For some, that's taking a painful toll. A survey found 81% of respondents were experiencing some back, neck or shoulder pain. Almost half (48%) said they were less physically active than before the lockdown. Another study found 35% reporting new back pain while working from home. Back pain experts say those with serious or persistent problems should seek professional help, but there are things that many of us can do to help ourselves.
Try these handy tips to prevent spinal pain while your working from home.
Don't just sit there! Make sure you get up and move around: walk around the room or up and down stairs, take calls and zooms standing up, do active sitting- roll the shoulders, arch the back, take deep breaths, adjust your sitting position from time to time.
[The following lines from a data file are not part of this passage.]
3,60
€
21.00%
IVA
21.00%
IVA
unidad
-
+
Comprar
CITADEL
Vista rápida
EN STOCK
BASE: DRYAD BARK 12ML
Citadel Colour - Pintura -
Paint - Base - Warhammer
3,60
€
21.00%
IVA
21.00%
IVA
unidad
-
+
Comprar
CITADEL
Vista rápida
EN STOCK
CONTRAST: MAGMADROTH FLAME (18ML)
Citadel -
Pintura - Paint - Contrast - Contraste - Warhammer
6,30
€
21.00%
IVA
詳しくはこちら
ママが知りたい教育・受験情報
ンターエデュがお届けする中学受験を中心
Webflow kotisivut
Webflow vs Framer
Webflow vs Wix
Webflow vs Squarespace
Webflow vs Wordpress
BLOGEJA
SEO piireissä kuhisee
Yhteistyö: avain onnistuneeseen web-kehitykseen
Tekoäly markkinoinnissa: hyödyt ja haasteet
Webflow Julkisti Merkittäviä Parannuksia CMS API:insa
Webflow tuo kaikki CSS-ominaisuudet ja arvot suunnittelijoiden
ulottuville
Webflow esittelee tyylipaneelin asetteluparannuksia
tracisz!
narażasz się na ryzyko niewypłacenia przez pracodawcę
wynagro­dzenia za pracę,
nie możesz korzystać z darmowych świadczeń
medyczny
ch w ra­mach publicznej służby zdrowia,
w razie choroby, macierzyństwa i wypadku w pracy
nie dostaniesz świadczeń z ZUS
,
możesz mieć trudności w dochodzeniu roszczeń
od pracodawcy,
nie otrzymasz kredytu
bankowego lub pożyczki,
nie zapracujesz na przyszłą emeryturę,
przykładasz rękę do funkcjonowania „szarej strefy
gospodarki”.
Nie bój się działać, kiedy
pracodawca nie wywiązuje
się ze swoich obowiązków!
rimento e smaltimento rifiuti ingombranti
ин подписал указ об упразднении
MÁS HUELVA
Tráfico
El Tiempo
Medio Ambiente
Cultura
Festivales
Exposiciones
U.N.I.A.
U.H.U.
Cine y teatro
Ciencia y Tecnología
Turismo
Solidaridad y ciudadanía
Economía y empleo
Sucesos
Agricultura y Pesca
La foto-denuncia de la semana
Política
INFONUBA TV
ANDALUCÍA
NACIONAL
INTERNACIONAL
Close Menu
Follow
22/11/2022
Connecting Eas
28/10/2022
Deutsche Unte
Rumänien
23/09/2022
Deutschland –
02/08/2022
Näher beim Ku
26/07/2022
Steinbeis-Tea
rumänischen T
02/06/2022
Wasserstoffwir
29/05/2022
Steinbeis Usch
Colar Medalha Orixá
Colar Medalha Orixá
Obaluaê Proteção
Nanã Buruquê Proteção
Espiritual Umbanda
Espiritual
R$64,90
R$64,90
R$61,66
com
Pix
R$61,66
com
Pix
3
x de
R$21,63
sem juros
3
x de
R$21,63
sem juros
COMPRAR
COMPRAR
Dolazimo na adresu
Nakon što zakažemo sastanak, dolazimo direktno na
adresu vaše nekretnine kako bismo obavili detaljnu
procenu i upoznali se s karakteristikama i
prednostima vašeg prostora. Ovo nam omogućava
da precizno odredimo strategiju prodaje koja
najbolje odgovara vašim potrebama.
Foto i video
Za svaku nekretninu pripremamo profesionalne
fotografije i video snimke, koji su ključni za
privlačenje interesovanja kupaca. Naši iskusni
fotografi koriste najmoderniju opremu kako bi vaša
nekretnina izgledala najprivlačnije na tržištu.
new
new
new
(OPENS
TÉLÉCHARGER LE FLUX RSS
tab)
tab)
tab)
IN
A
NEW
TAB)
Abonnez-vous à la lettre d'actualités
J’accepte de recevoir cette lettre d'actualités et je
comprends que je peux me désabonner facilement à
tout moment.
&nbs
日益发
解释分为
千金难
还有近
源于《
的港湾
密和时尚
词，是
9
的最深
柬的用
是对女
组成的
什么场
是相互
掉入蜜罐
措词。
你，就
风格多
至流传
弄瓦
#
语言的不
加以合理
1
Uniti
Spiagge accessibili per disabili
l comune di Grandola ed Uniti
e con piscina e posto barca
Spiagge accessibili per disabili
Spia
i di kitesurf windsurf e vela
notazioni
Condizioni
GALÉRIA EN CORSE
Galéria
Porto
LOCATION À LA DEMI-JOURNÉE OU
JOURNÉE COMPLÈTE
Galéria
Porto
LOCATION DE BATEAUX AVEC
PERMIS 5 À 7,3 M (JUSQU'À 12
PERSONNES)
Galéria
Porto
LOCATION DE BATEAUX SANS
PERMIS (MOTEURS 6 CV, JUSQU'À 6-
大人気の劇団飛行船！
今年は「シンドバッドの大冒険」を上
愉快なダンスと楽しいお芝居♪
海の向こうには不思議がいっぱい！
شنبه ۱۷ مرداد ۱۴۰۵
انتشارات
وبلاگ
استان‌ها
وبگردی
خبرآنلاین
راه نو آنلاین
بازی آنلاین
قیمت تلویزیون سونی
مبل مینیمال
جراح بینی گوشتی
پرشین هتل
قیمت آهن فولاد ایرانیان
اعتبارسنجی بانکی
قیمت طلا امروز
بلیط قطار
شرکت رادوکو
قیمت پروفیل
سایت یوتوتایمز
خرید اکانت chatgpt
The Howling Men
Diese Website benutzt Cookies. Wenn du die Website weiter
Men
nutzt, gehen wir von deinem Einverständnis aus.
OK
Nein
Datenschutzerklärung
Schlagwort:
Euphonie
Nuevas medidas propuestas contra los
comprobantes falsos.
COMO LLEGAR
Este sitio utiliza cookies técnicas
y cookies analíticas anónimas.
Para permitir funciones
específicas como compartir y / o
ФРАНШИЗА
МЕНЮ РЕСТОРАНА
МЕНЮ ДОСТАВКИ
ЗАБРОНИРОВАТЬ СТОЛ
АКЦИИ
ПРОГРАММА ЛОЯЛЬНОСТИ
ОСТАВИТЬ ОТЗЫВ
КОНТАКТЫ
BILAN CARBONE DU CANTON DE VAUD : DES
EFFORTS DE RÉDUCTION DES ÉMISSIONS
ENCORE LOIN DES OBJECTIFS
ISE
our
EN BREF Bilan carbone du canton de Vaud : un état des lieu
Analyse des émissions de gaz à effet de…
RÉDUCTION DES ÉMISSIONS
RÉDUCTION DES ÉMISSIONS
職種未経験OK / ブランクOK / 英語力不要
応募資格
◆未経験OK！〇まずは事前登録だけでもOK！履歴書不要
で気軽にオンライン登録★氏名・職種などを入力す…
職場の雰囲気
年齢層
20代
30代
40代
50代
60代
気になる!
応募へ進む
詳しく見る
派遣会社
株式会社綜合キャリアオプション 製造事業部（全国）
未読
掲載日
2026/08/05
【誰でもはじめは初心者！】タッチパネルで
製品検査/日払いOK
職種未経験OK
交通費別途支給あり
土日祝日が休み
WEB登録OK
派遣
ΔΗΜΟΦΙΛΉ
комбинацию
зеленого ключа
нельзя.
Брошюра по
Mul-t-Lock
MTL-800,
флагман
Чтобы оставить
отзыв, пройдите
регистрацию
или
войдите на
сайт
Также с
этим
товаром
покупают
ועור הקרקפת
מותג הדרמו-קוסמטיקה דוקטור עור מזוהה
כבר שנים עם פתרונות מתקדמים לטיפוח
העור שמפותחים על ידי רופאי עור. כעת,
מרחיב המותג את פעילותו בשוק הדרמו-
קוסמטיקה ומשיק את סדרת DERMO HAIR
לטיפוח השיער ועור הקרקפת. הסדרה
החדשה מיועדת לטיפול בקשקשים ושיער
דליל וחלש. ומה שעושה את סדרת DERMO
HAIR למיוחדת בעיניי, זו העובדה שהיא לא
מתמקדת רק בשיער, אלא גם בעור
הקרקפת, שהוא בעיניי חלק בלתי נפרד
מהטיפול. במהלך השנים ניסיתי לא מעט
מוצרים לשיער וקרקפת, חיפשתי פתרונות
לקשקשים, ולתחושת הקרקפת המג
It all helps lubricate the joints, helps blood flow and reduces muscle strain.
Set an alarm- a timely reminder to move, take that break and mobilize.
Sort out your workspace. Adjust your chair, adjust the height of your PC- your eyes should be level with the screen-try a lumbar support, use a separate keyboard for your laptop and make sure your feet are planted on the floor.
Get better sleep-regular exercise helps with this as does avoiding electronic devices for an hour before bedtime. Reading or listening to music can help de-stress, anything to reduce worry and stress.
Try "desk exercises" or "active sitting." If you are unable to get up, try moving in your chair- shoulder rolls, back arching, rocking the pelvis side to side, turning the head side to side and raising up your arms can all help. Spines are not meant to be still all the time. There are so many benefits to moving and exercising but just do what you can and you'll feel better for it and prevent problems with your neck and back.